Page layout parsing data
******************************

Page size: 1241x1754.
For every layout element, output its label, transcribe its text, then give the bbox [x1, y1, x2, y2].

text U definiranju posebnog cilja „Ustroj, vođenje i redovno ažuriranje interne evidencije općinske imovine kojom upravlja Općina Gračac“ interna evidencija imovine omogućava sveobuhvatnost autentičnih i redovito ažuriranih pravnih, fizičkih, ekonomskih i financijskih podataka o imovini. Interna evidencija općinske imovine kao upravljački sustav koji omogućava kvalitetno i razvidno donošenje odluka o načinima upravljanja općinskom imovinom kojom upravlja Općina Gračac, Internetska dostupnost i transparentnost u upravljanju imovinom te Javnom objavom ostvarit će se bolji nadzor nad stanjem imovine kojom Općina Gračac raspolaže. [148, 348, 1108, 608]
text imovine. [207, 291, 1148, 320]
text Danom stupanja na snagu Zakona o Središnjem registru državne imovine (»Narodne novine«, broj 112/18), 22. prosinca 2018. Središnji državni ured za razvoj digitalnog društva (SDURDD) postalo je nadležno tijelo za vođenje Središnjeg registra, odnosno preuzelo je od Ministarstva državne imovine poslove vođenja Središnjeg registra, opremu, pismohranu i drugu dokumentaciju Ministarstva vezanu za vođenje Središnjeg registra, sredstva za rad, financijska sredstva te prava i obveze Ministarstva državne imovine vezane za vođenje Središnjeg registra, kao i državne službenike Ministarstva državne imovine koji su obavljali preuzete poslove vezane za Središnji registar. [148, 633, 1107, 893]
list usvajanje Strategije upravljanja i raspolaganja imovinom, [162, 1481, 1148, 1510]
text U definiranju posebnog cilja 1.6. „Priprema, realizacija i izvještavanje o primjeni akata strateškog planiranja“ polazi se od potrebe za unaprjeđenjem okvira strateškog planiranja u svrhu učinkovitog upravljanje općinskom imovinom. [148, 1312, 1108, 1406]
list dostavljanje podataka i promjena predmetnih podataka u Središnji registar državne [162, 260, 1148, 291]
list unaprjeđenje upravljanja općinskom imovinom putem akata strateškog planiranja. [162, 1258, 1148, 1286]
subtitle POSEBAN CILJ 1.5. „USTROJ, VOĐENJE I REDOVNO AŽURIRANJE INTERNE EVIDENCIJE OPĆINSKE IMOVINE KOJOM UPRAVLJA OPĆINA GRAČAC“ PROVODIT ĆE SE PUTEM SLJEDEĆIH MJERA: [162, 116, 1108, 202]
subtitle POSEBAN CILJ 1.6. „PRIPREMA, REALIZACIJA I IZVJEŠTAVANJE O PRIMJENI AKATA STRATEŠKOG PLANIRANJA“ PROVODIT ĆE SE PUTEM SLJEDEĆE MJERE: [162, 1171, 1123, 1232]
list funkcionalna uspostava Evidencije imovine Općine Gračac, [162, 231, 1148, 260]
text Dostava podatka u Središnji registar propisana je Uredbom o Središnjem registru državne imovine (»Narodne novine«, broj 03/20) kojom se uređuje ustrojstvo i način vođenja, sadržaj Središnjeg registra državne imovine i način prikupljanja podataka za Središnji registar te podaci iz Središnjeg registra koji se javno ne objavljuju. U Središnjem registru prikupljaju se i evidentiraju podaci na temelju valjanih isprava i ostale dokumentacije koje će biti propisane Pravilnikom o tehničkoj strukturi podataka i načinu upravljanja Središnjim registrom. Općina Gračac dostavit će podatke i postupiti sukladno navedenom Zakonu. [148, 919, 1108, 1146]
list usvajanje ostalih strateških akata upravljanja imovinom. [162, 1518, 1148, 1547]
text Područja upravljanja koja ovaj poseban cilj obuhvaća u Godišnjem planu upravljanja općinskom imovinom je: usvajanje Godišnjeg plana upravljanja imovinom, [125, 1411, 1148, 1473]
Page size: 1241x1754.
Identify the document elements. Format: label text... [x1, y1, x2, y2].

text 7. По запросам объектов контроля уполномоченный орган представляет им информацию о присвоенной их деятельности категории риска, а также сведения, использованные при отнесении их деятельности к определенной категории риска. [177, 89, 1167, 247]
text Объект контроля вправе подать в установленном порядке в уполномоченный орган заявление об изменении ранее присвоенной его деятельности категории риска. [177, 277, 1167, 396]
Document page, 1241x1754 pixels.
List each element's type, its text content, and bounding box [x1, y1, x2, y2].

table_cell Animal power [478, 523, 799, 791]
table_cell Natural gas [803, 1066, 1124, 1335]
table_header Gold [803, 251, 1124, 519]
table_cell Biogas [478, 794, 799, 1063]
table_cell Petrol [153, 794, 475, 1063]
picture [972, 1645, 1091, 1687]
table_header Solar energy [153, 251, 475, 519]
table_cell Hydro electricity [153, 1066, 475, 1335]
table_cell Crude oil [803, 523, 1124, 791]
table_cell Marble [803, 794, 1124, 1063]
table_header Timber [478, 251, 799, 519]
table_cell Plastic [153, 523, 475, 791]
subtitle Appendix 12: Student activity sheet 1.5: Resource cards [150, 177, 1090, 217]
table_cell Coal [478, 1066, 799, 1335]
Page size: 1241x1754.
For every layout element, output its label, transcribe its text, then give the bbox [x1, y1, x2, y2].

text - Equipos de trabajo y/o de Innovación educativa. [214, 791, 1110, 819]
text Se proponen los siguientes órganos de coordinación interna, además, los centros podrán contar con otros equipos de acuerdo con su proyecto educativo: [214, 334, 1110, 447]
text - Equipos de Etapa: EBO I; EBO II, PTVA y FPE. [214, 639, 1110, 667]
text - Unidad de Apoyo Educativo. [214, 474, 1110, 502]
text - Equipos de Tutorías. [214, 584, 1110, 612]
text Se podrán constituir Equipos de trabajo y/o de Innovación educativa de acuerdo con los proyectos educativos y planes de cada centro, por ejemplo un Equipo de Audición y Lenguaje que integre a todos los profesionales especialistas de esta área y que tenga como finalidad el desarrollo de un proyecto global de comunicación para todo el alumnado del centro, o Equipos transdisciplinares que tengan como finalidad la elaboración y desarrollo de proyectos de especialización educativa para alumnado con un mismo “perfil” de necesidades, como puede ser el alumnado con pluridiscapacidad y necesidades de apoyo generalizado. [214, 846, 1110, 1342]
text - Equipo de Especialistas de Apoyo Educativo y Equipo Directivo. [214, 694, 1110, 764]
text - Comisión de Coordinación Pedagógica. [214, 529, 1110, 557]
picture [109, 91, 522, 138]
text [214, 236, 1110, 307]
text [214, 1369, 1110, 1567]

******************************

▶ **What the exercise asks**:
Output each entry exactly. Leave none out.

▶ **Exercise response**:
Page size: 1241x1754.
For every layout element, output its label, transcribe its text, then give the bbox [x1, y1, x2, y2].

text U definiranju posebnog cilja „Ustroj, vođenje i redovno ažuriranje interne evidencije općinske imovine kojom upravlja Općina Gračac“ interna evidencija imovine omogućava sveobuhvatnost autentičnih i redovito ažuriranih pravnih, fizičkih, ekonomskih i financijskih podataka o imovini. Interna evidencija općinske imovine kao upravljački sustav koji omogućava kvalitetno i razvidno donošenje odluka o načinima upravljanja općinskom imovinom kojom upravlja Općina Gračac, Internetska dostupnost i transparentnost u upravljanju imovinom te Javnom objavom ostvarit će se bolji nadzor nad stanjem imovine kojom Općina Gračac raspolaže. [148, 348, 1108, 608]
text imovine. [207, 291, 1148, 320]
text Danom stupanja na snagu Zakona o Središnjem registru državne imovine (»Narodne novine«, broj 112/18), 22. prosinca 2018. Središnji državni ured za razvoj digitalnog društva (SDURDD) postalo je nadležno tijelo za vođenje Središnjeg registra, odnosno preuzelo je od Ministarstva državne imovine poslove vođenja Središnjeg registra, opremu, pismohranu i drugu dokumentaciju Ministarstva vezanu za vođenje Središnjeg registra, sredstva za rad, financijska sredstva te prava i obveze Ministarstva državne imovine vezane za vođenje Središnjeg registra, kao i državne službenike Ministarstva državne imovine koji su obavljali preuzete poslove vezane za Središnji registar. [148, 633, 1107, 893]
list usvajanje Strategije upravljanja i raspolaganja imovinom, [162, 1481, 1148, 1510]
text U definiranju posebnog cilja 1.6. „Priprema, realizacija i izvještavanje o primjeni akata strateškog planiranja“ polazi se od potrebe za unaprjeđenjem okvira strateškog planiranja u svrhu učinkovitog upravljanje općinskom imovinom. [148, 1312, 1108, 1406]
list dostavljanje podataka i promjena predmetnih podataka u Središnji registar državne [162, 260, 1148, 291]
list unaprjeđenje upravljanja općinskom imovinom putem akata strateškog planiranja. [162, 1258, 1148, 1286]
subtitle POSEBAN CILJ 1.5. „USTROJ, VOĐENJE I REDOVNO AŽURIRANJE INTERNE EVIDENCIJE OPĆINSKE IMOVINE KOJOM UPRAVLJA OPĆINA GRAČAC“ PROVODIT ĆE SE PUTEM SLJEDEĆIH MJERA: [162, 116, 1108, 202]
subtitle POSEBAN CILJ 1.6. „PRIPREMA, REALIZACIJA I IZVJEŠTAVANJE O PRIMJENI AKATA STRATEŠKOG PLANIRANJA“ PROVODIT ĆE SE PUTEM SLJEDEĆE MJERE: [162, 1171, 1123, 1232]
list funkcionalna uspostava Evidencije imovine Općine Gračac, [162, 231, 1148, 260]
text Dostava podatka u Središnji registar propisana je Uredbom o Središnjem registru državne imovine (»Narodne novine«, broj 03/20) kojom se uređuje ustrojstvo i način vođenja, sadržaj Središnjeg registra državne imovine i način prikupljanja podataka za Središnji registar te podaci iz Središnjeg registra koji se javno ne objavljuju. U Središnjem registru prikupljaju se i evidentiraju podaci na temelju valjanih isprava i ostale dokumentacije koje će biti propisane Pravilnikom o tehničkoj strukturi podataka i načinu upravljanja Središnjim registrom. Općina Gračac dostavit će podatke i postupiti sukladno navedenom Zakonu. [148, 919, 1108, 1146]
list usvajanje ostalih strateških akata upravljanja imovinom. [162, 1518, 1148, 1547]
text Područja upravljanja koja ovaj poseban cilj obuhvaća u Godišnjem planu upravljanja općinskom imovinom je: usvajanje Godišnjeg plana upravljanja imovinom, [125, 1411, 1148, 1473]
Page size: 1241x1754.
Identify the document elements. Format: label text... [x1, y1, x2, y2].

text 7. По запросам объектов контроля уполномоченный орган представляет им информацию о присвоенной их деятельности категории риска, а также сведения, использованные при отнесении их деятельности к определенной категории риска. [177, 89, 1167, 247]
text Объект контроля вправе подать в установленном порядке в уполномоченный орган заявление об изменении ранее присвоенной его деятельности категории риска. [177, 277, 1167, 396]
Document page, 1241x1754 pixels.
List each element's type, its text content, and bounding box [x1, y1, x2, y2].

table_cell Animal power [478, 523, 799, 791]
table_cell Natural gas [803, 1066, 1124, 1335]
table_header Gold [803, 251, 1124, 519]
table_cell Biogas [478, 794, 799, 1063]
table_cell Petrol [153, 794, 475, 1063]
picture [972, 1645, 1091, 1687]
table_header Solar energy [153, 251, 475, 519]
table_cell Hydro electricity [153, 1066, 475, 1335]
table_cell Crude oil [803, 523, 1124, 791]
table_cell Marble [803, 794, 1124, 1063]
table_header Timber [478, 251, 799, 519]
table_cell Plastic [153, 523, 475, 791]
subtitle Appendix 12: Student activity sheet 1.5: Resource cards [150, 177, 1090, 217]
table_cell Coal [478, 1066, 799, 1335]
Page size: 1241x1754.
For every layout element, output its label, transcribe its text, then give the bbox [x1, y1, x2, y2].

text - Equipos de trabajo y/o de Innovación educativa. [214, 791, 1110, 819]
text Se proponen los siguientes órganos de coordinación interna, además, los centros podrán contar con otros equipos de acuerdo con su proyecto educativo: [214, 334, 1110, 447]
text - Equipos de Etapa: EBO I; EBO II, PTVA y FPE. [214, 639, 1110, 667]
text - Unidad de Apoyo Educativo. [214, 474, 1110, 502]
text - Equipos de Tutorías. [214, 584, 1110, 612]
text Se podrán constituir Equipos de trabajo y/o de Innovación educativa de acuerdo con los proyectos educativos y planes de cada centro, por ejemplo un Equipo de Audición y Lenguaje que integre a todos los profesionales especialistas de esta área y que tenga como finalidad el desarrollo de un proyecto global de comunicación para todo el alumnado del centro, o Equipos transdisciplinares que tengan como finalidad la elaboración y desarrollo de proyectos de especialización educativa para alumnado con un mismo “perfil” de necesidades, como puede ser el alumnado con pluridiscapacidad y necesidades de apoyo generalizado. [214, 846, 1110, 1342]
text - Equipo de Especialistas de Apoyo Educativo y Equipo Directivo. [214, 694, 1110, 764]
text - Comisión de Coordinación Pedagógica. [214, 529, 1110, 557]
picture [109, 91, 522, 138]
text [214, 236, 1110, 307]
text [214, 1369, 1110, 1567]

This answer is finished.